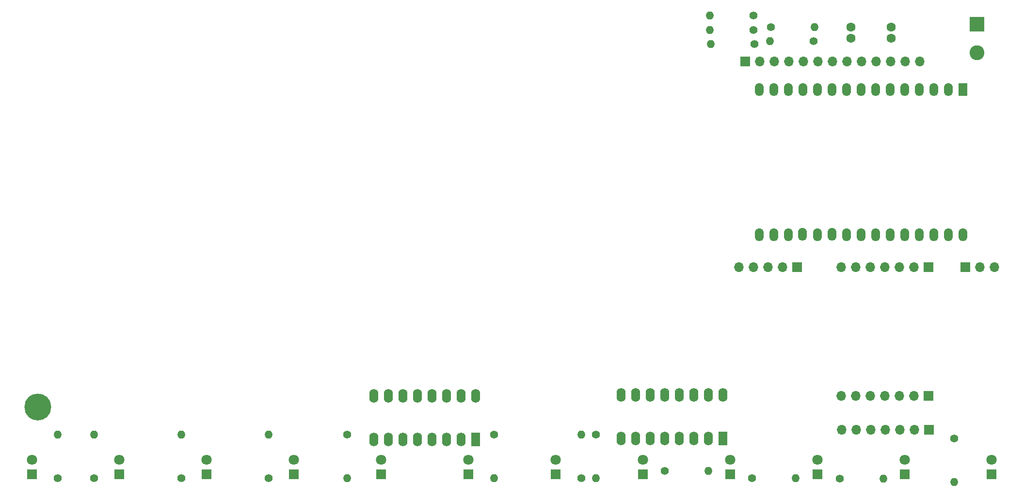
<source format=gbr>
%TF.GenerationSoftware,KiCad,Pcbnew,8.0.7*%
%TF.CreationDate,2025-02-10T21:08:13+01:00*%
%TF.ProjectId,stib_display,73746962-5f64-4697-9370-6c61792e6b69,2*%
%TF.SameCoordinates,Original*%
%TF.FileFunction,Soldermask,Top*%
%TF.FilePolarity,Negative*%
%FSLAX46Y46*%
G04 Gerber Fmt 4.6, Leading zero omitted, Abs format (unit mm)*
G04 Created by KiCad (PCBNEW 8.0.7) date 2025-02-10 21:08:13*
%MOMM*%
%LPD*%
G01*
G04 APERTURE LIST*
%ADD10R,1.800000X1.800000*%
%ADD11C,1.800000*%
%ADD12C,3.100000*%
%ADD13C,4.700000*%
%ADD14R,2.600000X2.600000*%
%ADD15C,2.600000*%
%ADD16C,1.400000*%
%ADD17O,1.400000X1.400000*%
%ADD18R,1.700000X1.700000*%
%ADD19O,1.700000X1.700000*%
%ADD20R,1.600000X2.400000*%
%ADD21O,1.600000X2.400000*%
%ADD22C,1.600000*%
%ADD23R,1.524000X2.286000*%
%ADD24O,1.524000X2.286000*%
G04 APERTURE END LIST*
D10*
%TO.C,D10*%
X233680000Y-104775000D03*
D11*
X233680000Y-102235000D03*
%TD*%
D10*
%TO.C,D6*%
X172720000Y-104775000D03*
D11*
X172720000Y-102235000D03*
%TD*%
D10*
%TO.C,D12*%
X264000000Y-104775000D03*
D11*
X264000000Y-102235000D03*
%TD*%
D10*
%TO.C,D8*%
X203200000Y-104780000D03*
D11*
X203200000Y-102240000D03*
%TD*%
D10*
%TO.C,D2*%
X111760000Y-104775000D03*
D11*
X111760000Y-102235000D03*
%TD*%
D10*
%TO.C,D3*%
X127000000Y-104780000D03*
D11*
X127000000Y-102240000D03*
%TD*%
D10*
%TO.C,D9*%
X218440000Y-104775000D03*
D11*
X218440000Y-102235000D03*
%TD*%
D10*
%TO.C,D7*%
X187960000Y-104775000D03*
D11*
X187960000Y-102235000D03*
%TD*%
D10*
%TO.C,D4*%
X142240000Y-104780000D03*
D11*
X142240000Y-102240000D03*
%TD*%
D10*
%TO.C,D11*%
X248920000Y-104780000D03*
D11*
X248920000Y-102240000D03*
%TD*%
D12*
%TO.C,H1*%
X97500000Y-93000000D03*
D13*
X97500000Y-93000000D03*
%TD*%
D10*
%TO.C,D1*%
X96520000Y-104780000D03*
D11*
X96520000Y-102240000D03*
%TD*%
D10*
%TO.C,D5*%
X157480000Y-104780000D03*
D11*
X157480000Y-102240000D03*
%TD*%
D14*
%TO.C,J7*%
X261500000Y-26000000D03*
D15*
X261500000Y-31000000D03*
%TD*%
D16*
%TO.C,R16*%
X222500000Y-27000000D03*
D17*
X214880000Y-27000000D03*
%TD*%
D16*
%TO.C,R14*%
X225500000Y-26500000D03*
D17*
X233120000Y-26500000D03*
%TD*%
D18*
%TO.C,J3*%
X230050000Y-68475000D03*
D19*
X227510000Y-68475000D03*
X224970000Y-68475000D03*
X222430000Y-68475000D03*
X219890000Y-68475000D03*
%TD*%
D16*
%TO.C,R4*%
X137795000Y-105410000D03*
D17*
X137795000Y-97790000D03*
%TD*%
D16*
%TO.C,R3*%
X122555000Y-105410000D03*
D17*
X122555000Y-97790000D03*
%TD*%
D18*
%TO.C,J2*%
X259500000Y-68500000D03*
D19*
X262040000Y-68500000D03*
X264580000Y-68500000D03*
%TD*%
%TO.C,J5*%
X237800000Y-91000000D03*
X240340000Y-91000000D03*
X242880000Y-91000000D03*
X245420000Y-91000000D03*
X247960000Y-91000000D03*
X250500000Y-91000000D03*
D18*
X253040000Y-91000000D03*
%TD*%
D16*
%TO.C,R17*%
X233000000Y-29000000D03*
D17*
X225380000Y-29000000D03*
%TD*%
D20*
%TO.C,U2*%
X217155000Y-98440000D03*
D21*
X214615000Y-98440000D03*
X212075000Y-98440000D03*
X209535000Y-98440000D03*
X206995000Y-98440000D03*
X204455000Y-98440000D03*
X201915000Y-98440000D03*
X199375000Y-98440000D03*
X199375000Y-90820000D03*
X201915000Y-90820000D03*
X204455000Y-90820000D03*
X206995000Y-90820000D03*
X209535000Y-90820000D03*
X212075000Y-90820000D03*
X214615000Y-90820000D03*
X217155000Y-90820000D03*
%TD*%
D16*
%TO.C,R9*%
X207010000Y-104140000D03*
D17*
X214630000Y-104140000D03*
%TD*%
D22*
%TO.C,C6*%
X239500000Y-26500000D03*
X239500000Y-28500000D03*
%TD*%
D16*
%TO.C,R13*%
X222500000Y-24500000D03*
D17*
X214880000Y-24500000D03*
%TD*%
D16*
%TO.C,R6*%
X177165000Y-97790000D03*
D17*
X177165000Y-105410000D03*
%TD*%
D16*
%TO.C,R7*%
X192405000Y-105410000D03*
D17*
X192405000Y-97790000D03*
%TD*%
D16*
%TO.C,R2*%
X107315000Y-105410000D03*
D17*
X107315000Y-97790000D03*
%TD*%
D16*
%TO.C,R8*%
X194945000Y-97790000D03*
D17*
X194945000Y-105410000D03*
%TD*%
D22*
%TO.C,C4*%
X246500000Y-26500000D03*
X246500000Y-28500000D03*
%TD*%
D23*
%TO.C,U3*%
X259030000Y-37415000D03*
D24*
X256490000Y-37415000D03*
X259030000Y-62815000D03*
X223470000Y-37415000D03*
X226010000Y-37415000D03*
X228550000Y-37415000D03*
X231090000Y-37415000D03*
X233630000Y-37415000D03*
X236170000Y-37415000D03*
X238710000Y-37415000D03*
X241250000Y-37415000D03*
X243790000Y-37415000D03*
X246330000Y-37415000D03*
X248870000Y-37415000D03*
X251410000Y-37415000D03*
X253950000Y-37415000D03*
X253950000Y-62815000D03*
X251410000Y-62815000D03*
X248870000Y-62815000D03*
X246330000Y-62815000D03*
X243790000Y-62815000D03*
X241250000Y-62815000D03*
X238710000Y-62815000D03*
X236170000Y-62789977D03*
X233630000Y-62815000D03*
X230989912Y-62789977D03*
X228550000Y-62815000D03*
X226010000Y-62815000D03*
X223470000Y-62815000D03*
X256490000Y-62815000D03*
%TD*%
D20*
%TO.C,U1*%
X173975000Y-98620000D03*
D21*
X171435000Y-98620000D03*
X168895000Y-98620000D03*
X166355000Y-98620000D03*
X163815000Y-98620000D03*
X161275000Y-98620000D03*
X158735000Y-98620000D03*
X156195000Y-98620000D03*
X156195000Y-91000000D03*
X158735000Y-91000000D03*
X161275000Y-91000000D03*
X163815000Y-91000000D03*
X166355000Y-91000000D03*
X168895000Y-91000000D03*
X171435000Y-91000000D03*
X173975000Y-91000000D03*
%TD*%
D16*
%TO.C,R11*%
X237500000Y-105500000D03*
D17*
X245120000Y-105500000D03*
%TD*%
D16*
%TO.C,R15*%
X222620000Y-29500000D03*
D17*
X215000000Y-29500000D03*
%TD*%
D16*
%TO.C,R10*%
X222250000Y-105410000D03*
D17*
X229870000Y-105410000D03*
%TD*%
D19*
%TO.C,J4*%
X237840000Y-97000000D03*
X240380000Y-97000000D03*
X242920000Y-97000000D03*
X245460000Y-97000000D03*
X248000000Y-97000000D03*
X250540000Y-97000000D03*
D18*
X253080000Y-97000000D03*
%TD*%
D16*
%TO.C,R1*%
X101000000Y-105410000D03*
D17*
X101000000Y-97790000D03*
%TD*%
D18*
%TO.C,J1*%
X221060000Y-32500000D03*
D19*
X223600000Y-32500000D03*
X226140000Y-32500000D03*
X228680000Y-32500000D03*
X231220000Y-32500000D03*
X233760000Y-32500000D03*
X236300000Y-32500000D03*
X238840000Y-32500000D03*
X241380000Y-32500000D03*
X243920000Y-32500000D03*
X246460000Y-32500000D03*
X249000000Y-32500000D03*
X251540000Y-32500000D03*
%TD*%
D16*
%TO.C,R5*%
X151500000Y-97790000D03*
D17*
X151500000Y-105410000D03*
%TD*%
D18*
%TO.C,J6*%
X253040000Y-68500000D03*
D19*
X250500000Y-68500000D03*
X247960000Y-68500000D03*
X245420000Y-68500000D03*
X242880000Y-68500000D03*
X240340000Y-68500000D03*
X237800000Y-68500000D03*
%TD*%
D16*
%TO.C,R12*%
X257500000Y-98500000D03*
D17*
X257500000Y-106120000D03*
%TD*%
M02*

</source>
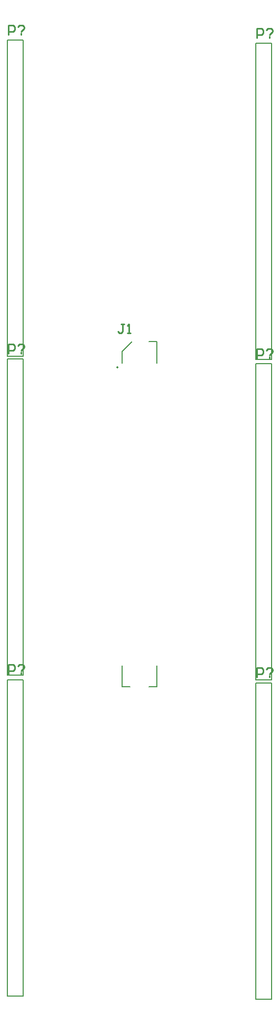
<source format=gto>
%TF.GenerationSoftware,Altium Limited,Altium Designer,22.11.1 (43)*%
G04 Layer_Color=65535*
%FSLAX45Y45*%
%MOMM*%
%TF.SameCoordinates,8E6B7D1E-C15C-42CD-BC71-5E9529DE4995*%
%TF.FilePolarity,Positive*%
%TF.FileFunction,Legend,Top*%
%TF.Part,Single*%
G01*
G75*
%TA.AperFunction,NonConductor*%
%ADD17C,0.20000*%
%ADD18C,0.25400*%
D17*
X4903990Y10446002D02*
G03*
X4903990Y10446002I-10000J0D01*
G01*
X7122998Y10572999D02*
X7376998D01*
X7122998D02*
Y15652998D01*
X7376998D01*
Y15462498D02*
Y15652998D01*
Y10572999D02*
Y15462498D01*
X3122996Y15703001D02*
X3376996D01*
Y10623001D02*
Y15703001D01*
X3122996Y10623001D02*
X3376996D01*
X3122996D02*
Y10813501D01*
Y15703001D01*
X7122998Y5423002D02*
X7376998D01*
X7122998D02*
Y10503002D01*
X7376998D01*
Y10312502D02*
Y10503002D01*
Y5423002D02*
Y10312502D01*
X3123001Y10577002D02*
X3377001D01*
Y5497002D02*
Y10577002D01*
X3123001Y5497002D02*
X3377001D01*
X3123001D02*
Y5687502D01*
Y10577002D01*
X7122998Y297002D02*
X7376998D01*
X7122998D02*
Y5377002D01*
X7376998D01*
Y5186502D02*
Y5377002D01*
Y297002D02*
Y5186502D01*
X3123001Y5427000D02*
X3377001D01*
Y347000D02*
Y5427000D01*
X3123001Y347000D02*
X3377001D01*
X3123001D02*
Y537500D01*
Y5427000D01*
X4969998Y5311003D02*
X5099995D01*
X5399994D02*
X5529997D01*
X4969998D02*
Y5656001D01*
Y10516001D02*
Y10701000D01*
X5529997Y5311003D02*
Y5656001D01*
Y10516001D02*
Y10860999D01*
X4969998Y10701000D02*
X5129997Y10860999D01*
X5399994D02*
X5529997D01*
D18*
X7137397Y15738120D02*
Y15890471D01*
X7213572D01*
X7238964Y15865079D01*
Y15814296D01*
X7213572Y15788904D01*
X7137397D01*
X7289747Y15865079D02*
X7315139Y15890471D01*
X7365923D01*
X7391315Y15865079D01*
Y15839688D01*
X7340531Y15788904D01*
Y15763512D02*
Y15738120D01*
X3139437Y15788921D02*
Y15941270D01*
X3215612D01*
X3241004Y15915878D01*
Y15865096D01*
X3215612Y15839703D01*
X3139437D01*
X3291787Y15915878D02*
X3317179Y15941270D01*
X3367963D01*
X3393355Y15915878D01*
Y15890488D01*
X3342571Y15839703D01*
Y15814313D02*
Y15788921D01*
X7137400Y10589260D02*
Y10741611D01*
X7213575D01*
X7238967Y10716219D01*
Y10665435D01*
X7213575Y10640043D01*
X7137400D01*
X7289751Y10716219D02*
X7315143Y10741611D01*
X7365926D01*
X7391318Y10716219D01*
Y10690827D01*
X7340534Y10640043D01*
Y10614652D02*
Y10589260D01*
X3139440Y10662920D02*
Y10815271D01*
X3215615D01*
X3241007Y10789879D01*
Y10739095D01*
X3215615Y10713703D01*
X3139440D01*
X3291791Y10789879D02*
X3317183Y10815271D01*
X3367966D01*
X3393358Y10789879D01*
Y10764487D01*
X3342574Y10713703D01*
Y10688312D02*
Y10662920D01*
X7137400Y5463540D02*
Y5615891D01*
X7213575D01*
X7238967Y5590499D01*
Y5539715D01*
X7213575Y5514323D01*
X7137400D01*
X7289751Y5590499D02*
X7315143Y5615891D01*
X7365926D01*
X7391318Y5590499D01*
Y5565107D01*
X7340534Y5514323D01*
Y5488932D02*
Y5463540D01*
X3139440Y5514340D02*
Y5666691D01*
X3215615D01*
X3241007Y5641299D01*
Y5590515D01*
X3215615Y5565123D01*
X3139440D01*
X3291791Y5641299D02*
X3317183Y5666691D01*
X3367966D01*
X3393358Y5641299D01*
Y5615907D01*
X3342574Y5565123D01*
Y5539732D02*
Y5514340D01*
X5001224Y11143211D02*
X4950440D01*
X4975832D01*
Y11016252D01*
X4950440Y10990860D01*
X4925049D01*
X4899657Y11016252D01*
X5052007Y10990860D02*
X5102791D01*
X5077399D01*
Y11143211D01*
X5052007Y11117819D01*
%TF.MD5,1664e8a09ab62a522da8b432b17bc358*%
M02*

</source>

==========

Output only the lines above from the line that holds "X240340000Y-68500000D03*" through the line that holds "Y5687502D01*", both ends included, and exclude pictures.

• TASK RESULT:
X240340000Y-68500000D03*
X237800000Y-68500000D03*
%TD*%
D16*
%TO.C,R12*%
X257500000Y-98500000D03*
D17*
X257500000Y-106120000D03*
%TD*%
M02*

</source>
<source format=gto>
%TF.GenerationSoftware,Altium Limited,Altium Designer,22.11.1 (43)*%
G04 Layer_Color=65535*
%FSLAX45Y45*%
%MOMM*%
%TF.SameCoordinates,8E6B7D1E-C15C-42CD-BC71-5E9529DE4995*%
%TF.FilePolarity,Positive*%
%TF.FileFunction,Legend,Top*%
%TF.Part,Single*%
G01*
G75*
%TA.AperFunction,NonConductor*%
%ADD17C,0.20000*%
%ADD18C,0.25400*%
D17*
X4903990Y10446002D02*
G03*
X4903990Y10446002I-10000J0D01*
G01*
X7122998Y10572999D02*
X7376998D01*
X7122998D02*
Y15652998D01*
X7376998D01*
Y15462498D02*
Y15652998D01*
Y10572999D02*
Y15462498D01*
X3122996Y15703001D02*
X3376996D01*
Y10623001D02*
Y15703001D01*
X3122996Y10623001D02*
X3376996D01*
X3122996D02*
Y10813501D01*
Y15703001D01*
X7122998Y5423002D02*
X7376998D01*
X7122998D02*
Y10503002D01*
X7376998D01*
Y10312502D02*
Y10503002D01*
Y5423002D02*
Y10312502D01*
X3123001Y10577002D02*
X3377001D01*
Y5497002D02*
Y10577002D01*
X3123001Y5497002D02*
X3377001D01*
X3123001D02*
Y5687502D01*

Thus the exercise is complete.